Australian rules footballer

Francis Leo Scully (28 October 1899 – 5 May 1980) was an Australian rules footballer who played with St Kilda in the Victorian Football League (VFL).

==World War I==
Scully enlisted to serve in the Australian Army in May 1918, completing training at Broadmeadows and, having embarked from Sydney on 5 November 1918, was on his way to Europe when the Armistice with Germany was signed that brought an end to fighting in Europe.

==Football==
Scully, a recruit from Windsor, started his St Kilda career in the 1924 VFL season. Debuting in round five, Scully was a regular fixture in the team for the rest of the year and won St Kilda's "best first-year player" award for his performances in 12 games. In round 17 he was reported for striking Essendon player Charlie May, for which he was suspended for five games.

He did not return the following season until round six and kicked three goals in his first game back, against Essendon. He played every game except the final two rounds, due to a shoulder injury.

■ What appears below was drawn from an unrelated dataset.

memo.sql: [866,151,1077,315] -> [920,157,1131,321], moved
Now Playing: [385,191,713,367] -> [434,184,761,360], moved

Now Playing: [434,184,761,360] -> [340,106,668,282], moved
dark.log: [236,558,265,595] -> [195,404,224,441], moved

His 1926 season was interrupted by an eight-week suspension, incurred for an incident in St Kilda's round two loss to Geelong at Junction Oval. The incident happened after Scully received a free kick for having his arm pulled by Geelong's Ken Leahy. According to the field umpire's account, Scully punched the ball away following the free kick, which struck Leahy in the face. The pair then exchanged blows and had to be separated by the boundary umpire. As Leahy was the first to strike, Scully's suspension was for "retaliation". The tribunal chairman believed Leahy was the aggressor, but as Scully was also charged with striking they could not take provocation into account. Leahy was also suspended for eight weeks.

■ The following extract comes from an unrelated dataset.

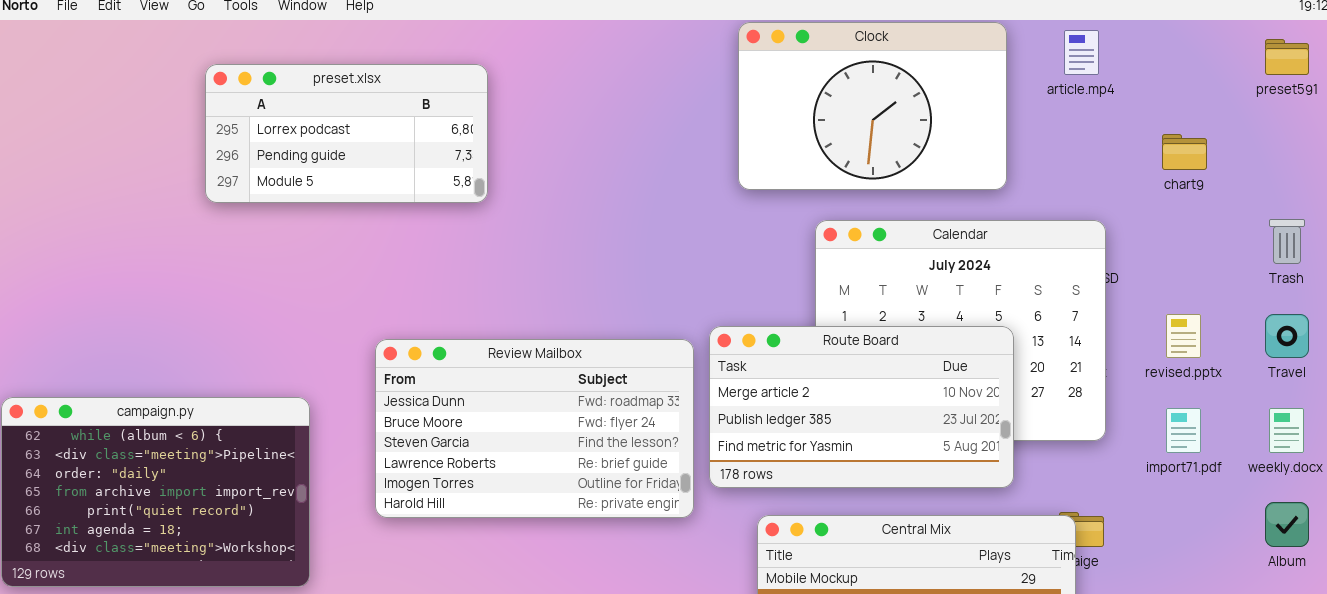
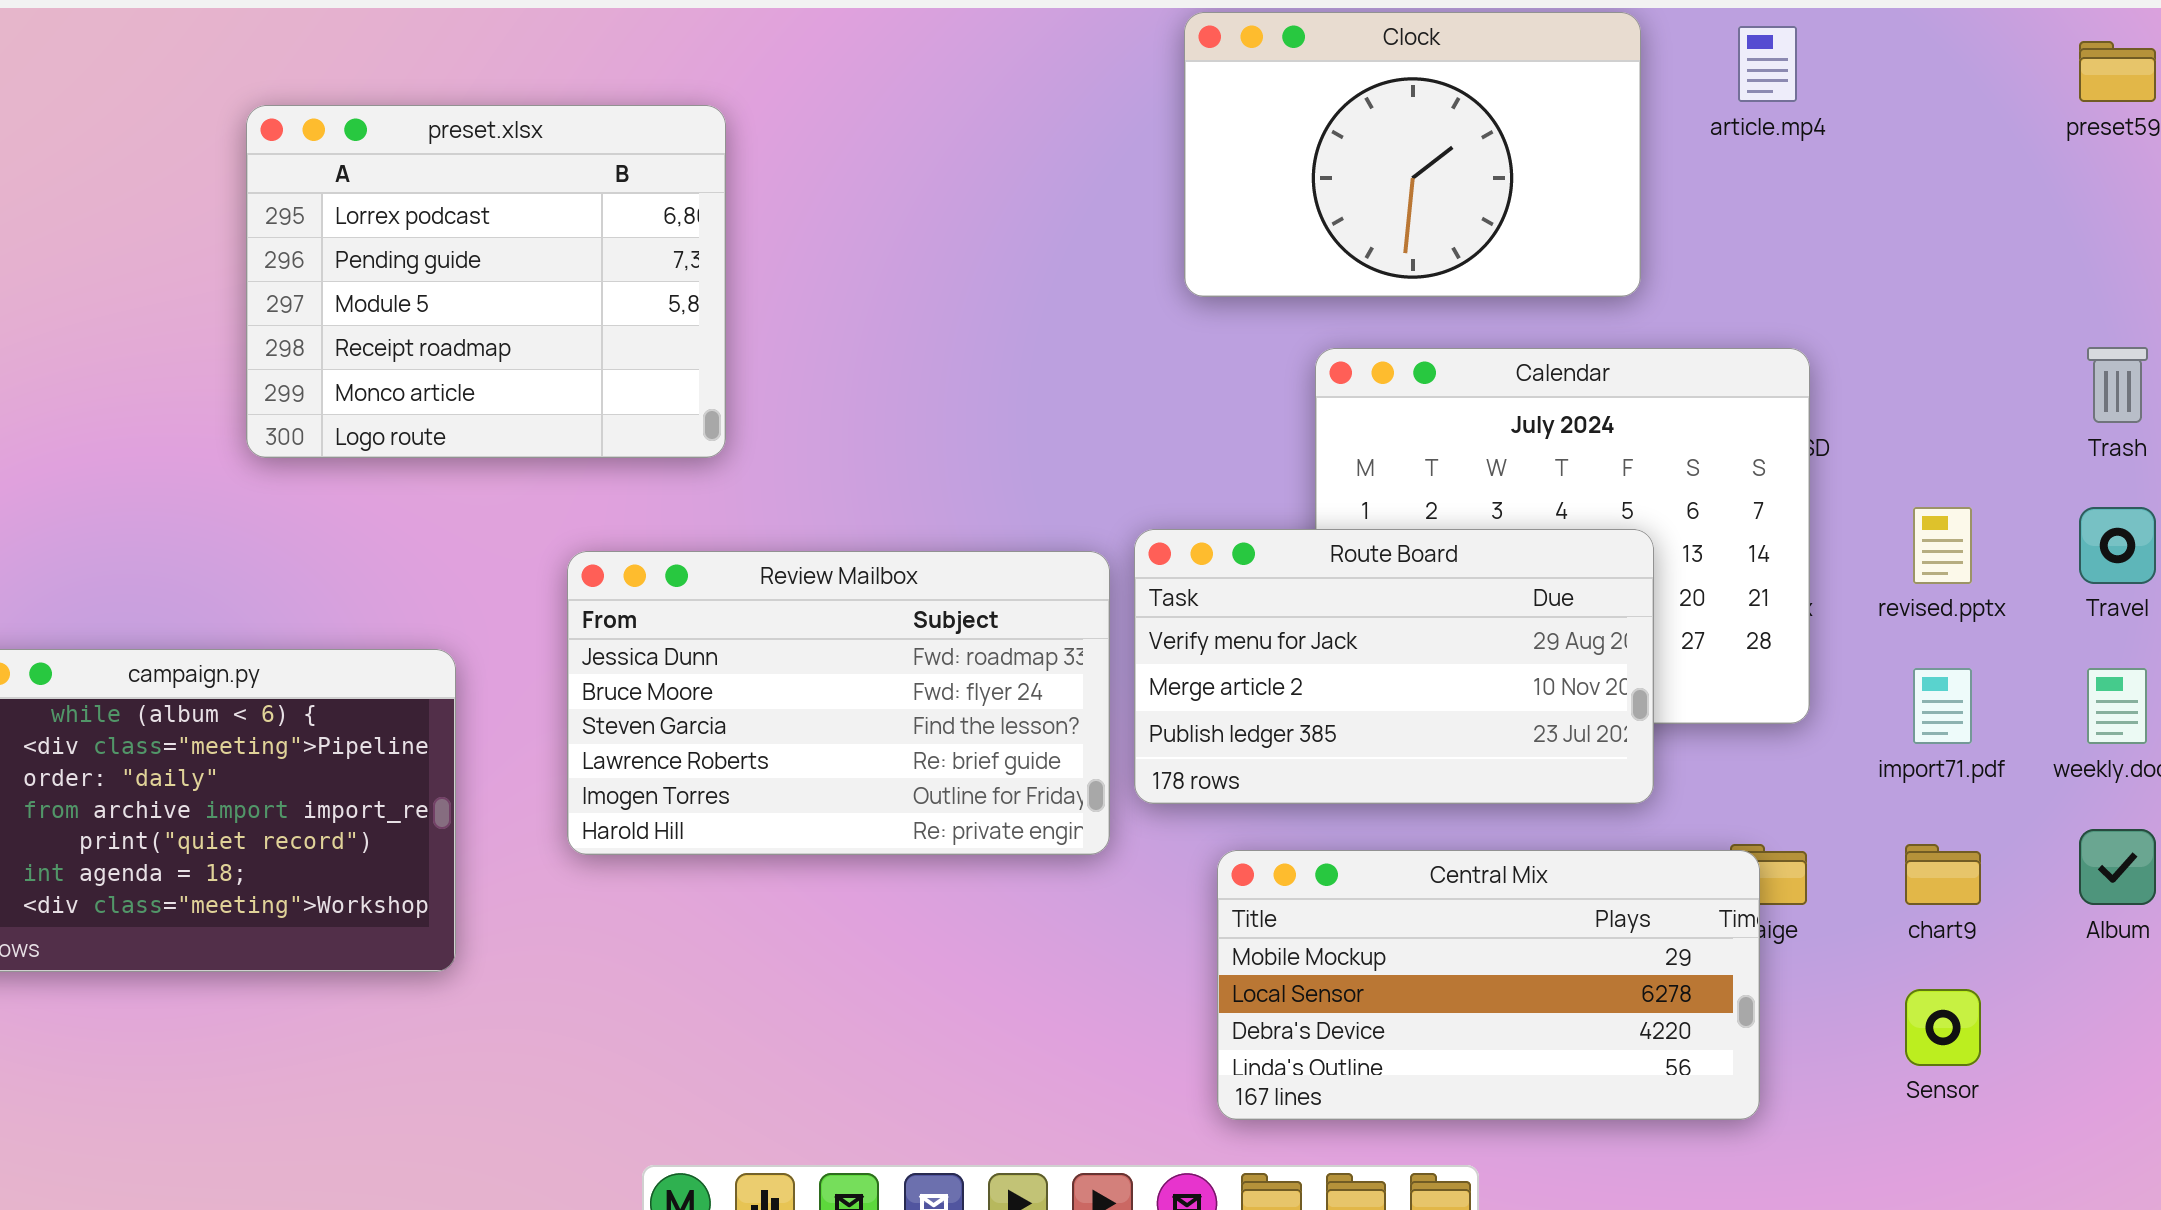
preset.xlsx: [205,64,488,203] -> [246,105,726,458], moved, resized
chart9: [1162,134,1207,170] -> [1905,844,1981,905], moved
Route Board: [709,326,1014,488] -> [1134,529,1654,804], scrolled up 1 row

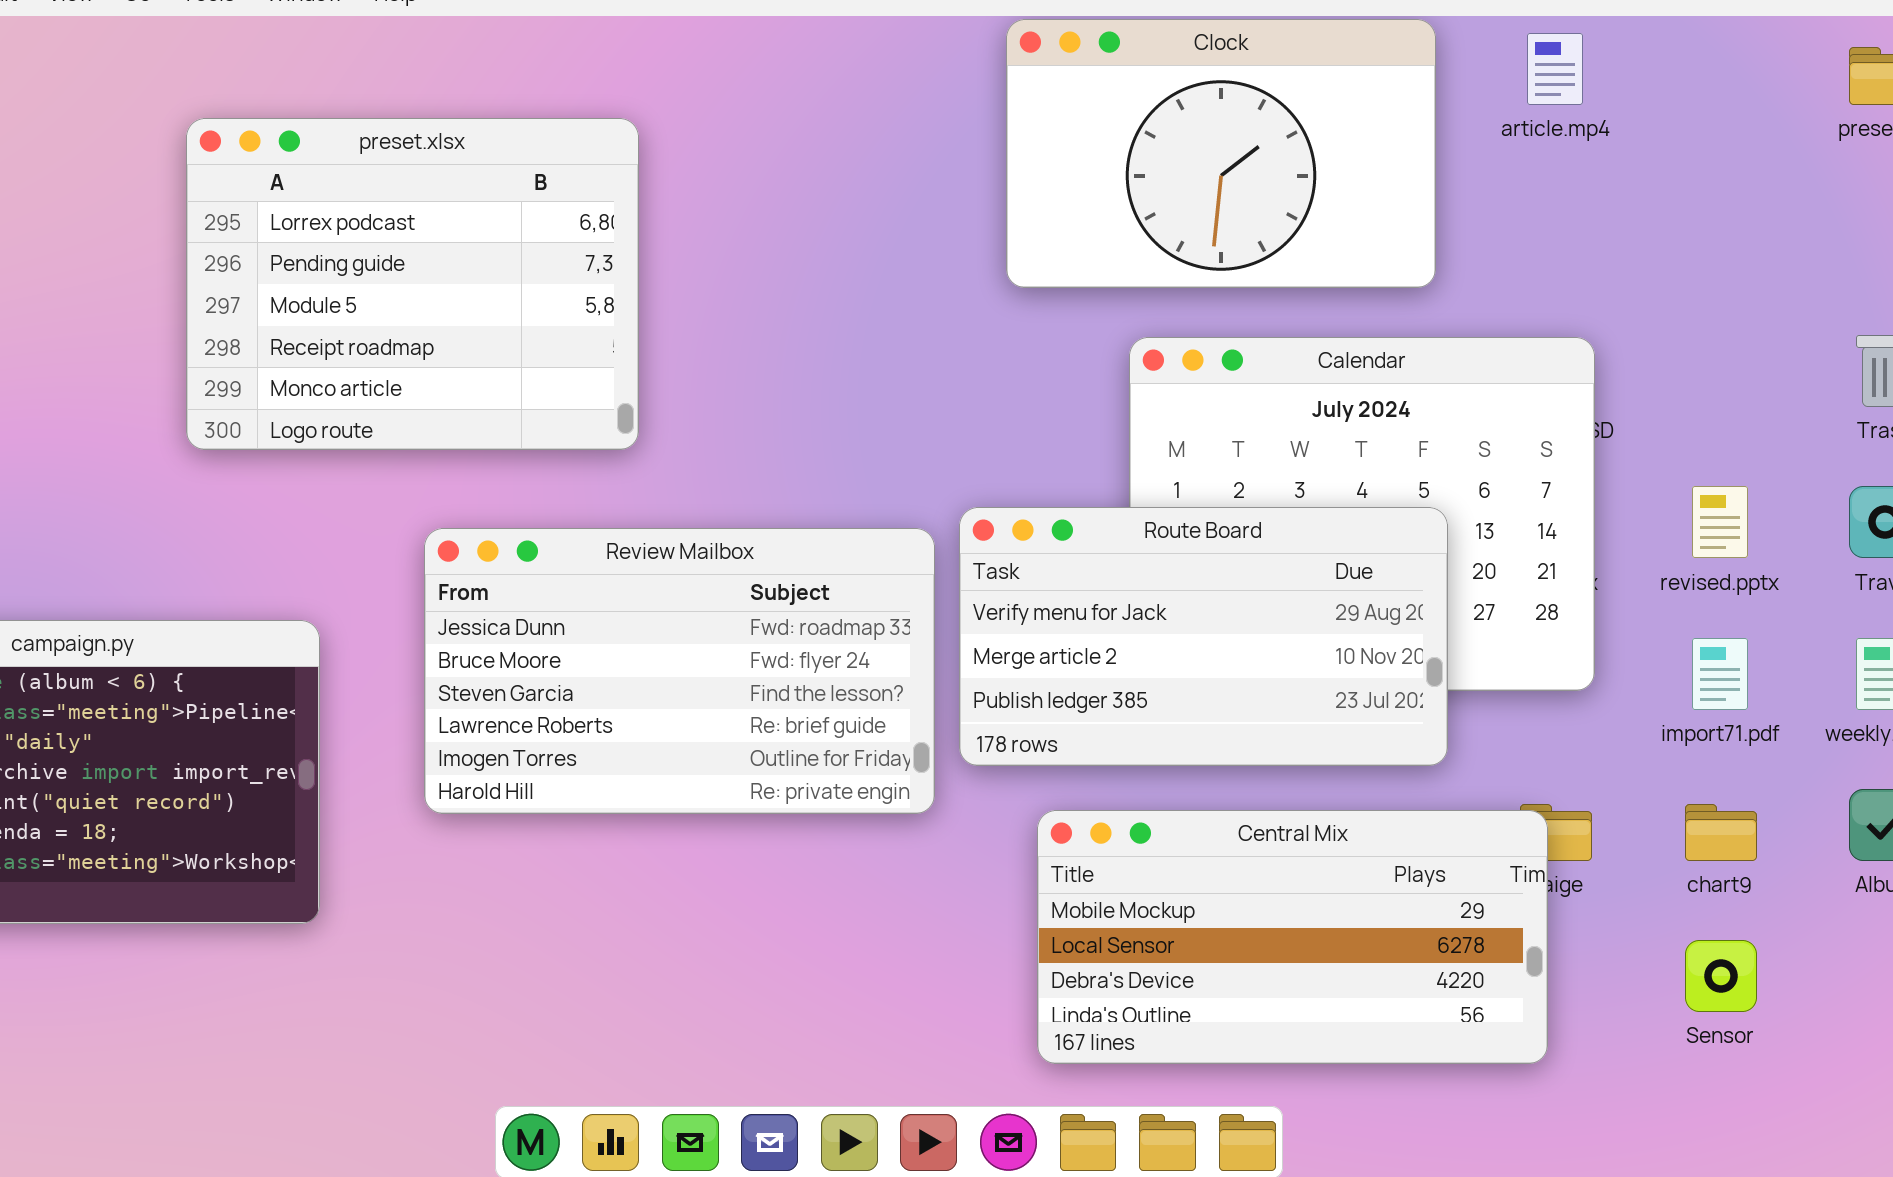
preset.xlsx: [246,105,726,458] -> [186,118,639,450], moved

A return to football was further delayed by a court case, relating to the theft of a motor vehicle tyre from the property of St Kilda vice president John Beddison. Scully pleaded guilty to the charge and was committed for trial in August, along with four other men, two of them his brothers. On the night in question, the men had dinner at the Duke of Edinburgh Hotel in St Kilda, which was managed by Beddison. Soon after 8 pm, the men left in a taxi and Beddison noticed that the tyre was missing from his car outside the hotel. Prosecutors alleged that Scully had taken the tyre, which he dropped off at a local motor garage during the taxi ride. The judge asked the jury to take into consideration that Scully was intoxicated and the jury returned a not guilty verdict. He played in three of the final four rounds of the season.

In 1927, Scully played 14 games for St Kilda and kicked 18 goals. The following year he left to coach Penshurst.